We now know that even a relatively small nuclear exchange and its fires would cause a giant cloud of radioactive debris to circle the Earth producing a Nuclear Winter of failed food crops and starvation. Radioactive fallout would poison friends and foe alike, damaging genes and causing illness and death. Life on Earth and in its oceans would be substantially reduced. The result of these forecasts is that many nuclear-weapons-free nations are now concerned for the safety of their people, and impatient for the nuclear nations to proceed promptly with the 1970 NPT agreement to abolish these weapons.

Nuclear weapons must never be used! Even if we were to receive a nuclear missile obliterating one of our cities, it would be folly to respond with nuclear weapons that would release more blast, fire, radiation and death on the world.

Those who promote, work in nuclear weapons, or associated missiles, planes and submarines, have been told that they are a deterrent, a weapon so fearful that it keeps the peace. They are told that we are very careful to assure that they are only used in the most dire circumstances. Our many near misses, accidents, and close calls are hidden from view. The true casualties from our own development of weapons, and their manufacture also are hidden from view. As of Dec. 31, 2011, the EEOICPA, which compensates Department of Energy workers, had compensated 88,000 workers or their surviving families for disease or death resulting from radiation on the job.
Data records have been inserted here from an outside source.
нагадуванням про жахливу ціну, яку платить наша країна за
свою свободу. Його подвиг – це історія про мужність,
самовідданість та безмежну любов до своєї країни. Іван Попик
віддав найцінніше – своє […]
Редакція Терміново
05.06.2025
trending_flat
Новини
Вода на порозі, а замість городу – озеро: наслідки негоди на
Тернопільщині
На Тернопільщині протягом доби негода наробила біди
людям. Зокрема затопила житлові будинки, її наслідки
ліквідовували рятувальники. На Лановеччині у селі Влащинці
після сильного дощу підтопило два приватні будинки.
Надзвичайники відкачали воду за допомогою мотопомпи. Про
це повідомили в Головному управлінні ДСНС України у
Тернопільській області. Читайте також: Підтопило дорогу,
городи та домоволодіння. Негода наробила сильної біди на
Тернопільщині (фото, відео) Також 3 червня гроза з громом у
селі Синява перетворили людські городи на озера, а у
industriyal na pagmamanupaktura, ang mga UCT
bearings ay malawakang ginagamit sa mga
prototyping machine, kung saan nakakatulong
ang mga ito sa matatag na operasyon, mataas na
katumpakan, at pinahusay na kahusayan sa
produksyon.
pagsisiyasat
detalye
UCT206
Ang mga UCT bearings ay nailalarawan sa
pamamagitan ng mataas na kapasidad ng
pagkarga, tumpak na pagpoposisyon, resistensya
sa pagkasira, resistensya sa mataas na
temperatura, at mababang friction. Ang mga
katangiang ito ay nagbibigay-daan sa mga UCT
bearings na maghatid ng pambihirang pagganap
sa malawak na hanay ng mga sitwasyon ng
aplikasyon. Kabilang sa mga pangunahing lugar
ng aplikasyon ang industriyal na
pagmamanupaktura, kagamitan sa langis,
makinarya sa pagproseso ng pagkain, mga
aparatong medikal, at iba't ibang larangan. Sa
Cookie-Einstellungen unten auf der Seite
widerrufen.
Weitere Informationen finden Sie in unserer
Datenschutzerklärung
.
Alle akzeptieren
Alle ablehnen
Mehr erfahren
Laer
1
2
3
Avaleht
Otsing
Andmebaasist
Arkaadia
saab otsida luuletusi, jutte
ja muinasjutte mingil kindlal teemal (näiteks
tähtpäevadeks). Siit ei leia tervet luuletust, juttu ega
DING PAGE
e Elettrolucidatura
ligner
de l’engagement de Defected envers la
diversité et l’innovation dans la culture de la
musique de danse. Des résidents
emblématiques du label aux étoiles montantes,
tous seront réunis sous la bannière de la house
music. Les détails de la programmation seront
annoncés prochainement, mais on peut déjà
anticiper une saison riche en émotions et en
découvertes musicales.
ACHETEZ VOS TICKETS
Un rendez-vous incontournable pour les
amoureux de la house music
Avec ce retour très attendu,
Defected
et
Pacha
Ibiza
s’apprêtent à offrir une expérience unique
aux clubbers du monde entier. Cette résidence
The work of compensation continues. Thousands of others, who do not work for the Department of Energy, are not covered by the law.

No matter how careful we are, radiation sickens and kills. As a result of nuclear activities, including mining, processing, working with nuclear reactors and accidents, such as Chernobyl, Three Mile Island and Fukushima, radiation is now estimated to have killed well over a million people. Any use of uranium is extremely dangerous. Genetic defects, created by ionizing radiation, can be passed on to the children of those exposed. If we continue to build nuclear reactors and weapons, we will do irreparable damage to the human gene pool, eventually leading to human extinction.
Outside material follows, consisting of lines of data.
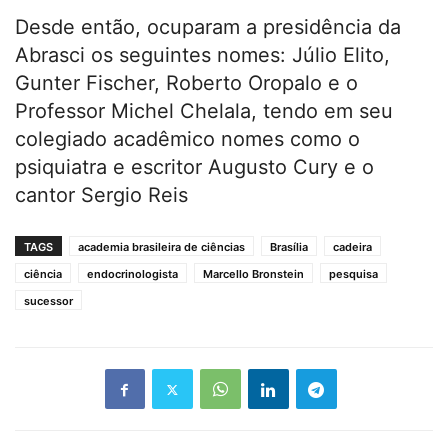
Desde então, ocuparam a presidência da
Abrasci os seguintes nomes: Júlio Elito,
Gunter Fischer, Roberto Oropalo e o
Professor Michel Chelala, tendo em seu
colegiado acadêmico nomes como o
psiquiatra e escritor Augusto Cury e o
cantor Sergio Reis
TAGS
academia brasileira de ciências
Brasília
cadeira
ciência
endocrinologista
Marcello Bronstein
pesquisa
sucessor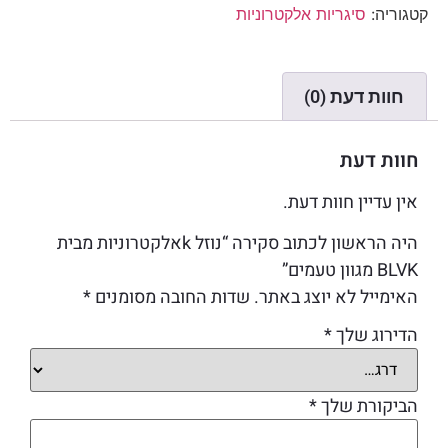
קטגוריה:
סיגריות אלקטרוניות
חוות דעת (0)
חוות דעת
אין עדיין חוות דעת.
היה הראשון לכתוב סקירה “נוזל kאלקטרוניות מבית
BLVK מגוון טעמים”
האימייל לא יוצג באתר.
שדות החובה מסומנים
*
הדירוג שלך
*
הביקורת שלך
*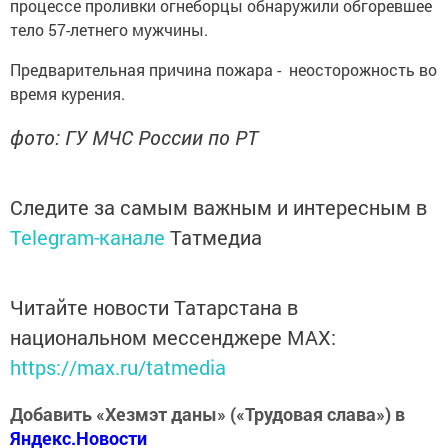
процессе проливки огнеборцы обнаружили обгоревшее
тело 57-летнего мужчины.
Предварительная причина пожара - неосторожность во
время курения.
фото: ГУ МЧС России по РТ
Следите за самым важным и интересным в
Telegram-канале
Татмедиа
Читайте новости Татарстана в
национальном мессенджере MАХ:
https://max.ru/tatmedia
Добавить «Хезмэт даны» («Трудовая слава») в
Яндекс.Новости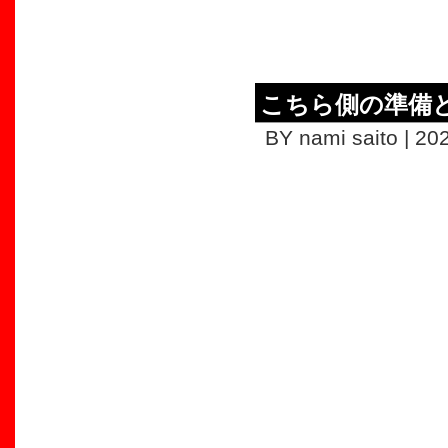
こちら側の準備
BY nami saito | 20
The only secure way to be free of the threat of nuclear war is to abolish all nuclear weapons. Because the United States has by far the world’s largest conventional military power, it is important for the US to take the lead in weapons reduction and negotiations for abolition. Not to do so will cause the Non Proliferation Treaty to fall apart and more nations to acquire these weapons.
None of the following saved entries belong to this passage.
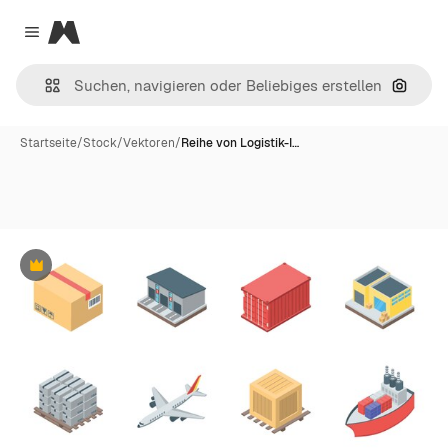
Magnific
Close menu
Nach B
Startseite
/
Stock
/
Vektoren
/
Reihe von Logistik-I…
Premium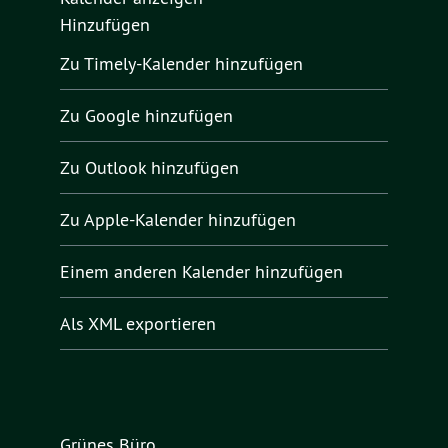
Hinzufügen
Zu Timely-Kalender hinzufügen
Zu Google hinzufügen
Zu Outlook hinzufügen
Zu Apple-Kalender hinzufügen
Einem anderen Kalender hinzufügen
Als XML exportieren
Grünes Büro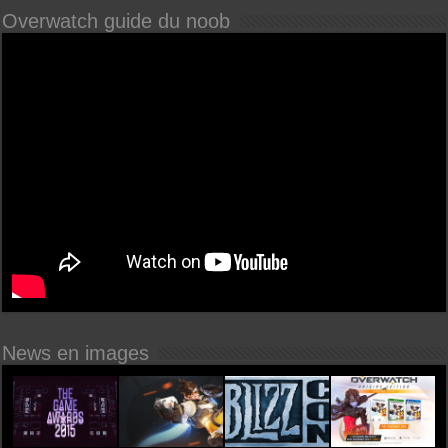
Overwatch guide du noob
News en images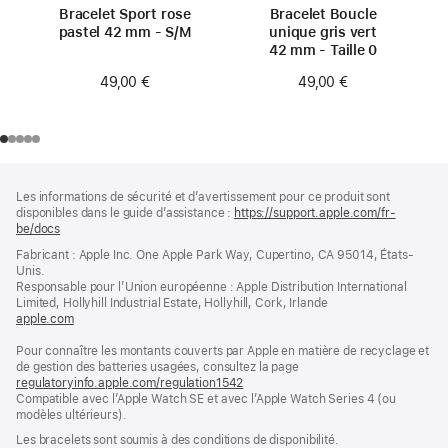
Bracelet Sport rose
Bracelet Boucle
pastel 42 mm - S/M
unique gris vert
42 mm - Taille 0
49,00 €
49,00 €
Pied
Notes
Les informations de sécurité et d’avertissement pour ce produit sont
de
de
disponibles dans le guide d’assistance :
https://support.apple.com/fr-
bas
page
be/docs
(s’ouvre
de
dans
Fabricant : Apple Inc. One Apple Park Way, Cupertino, CA 95014, États-
page
une
Unis.
nouvelle
Responsable pour l’Union européenne : Apple Distribution International
fenêtre)
Limited, Hollyhill Industrial Estate, Hollyhill, Cork, Irlande
apple.com
(s’ouvre
dans
Pour connaître les montants couverts par Apple en matière de recyclage et
une
de gestion des batteries usagées, consultez la page
nouvelle
regulatoryinfo.apple.com/regulation1542
fenêtre)
(s’ouvre
Compatible avec l’Apple Watch SE et avec l’Apple Watch Series 4 (ou
dans
modèles ultérieurs).
une
nouvelle
Les bracelets sont soumis à des conditions de disponibilité.
fenêtre)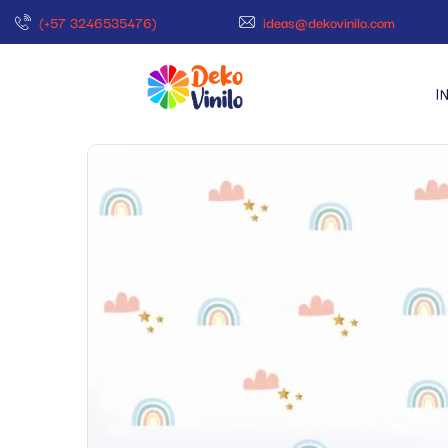
(+57 3246535476)
ideas@dekovinilo.com
I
Therefore, the safest first step for our nation is to continue to negotiate openly and faithfully with Russia to reduce our huge stockpiles. About that, the President was right. To be successful, we must avoid all plans to take advantage of this process, such as missile defenses near Russian borders. When the US and the Russians have demonstrated their determination to abolish these weapons, we can begin negotiating the final stages of elimination with the other nuclear nations.

In the meantime, a draft Nuclear Weapons Convention, like those outlawing chemical and biological warfare, has been submitted to the United Nations. In the name of humanity, the development, manufacture and use of nuclear weapons should be outlawed, now, by the World Court of Justice as an additional incentive to their prompt abolition.

For the future of Life on Earth, and our own safety, all nuclear and related activities must be organized around this goal of abolition – not preservation! Where possible, nuclear bases, laboratories, facilities and delivery systems must be converted to conventional weapons or to peacetime purposes.

The nations of the world have been patiently waiting for the nuclear weapons nations to live up to their Non-Proliferation Treaty (NPT) 1970 agreement to achieve the abolition of these weapons. It is urgent that we focus on this goal and demonstrate our determination to proceed, before more nations acquire nuclear weapons and the world situation deteriorates beyond our control.

We’re not going to stand for it. Are you?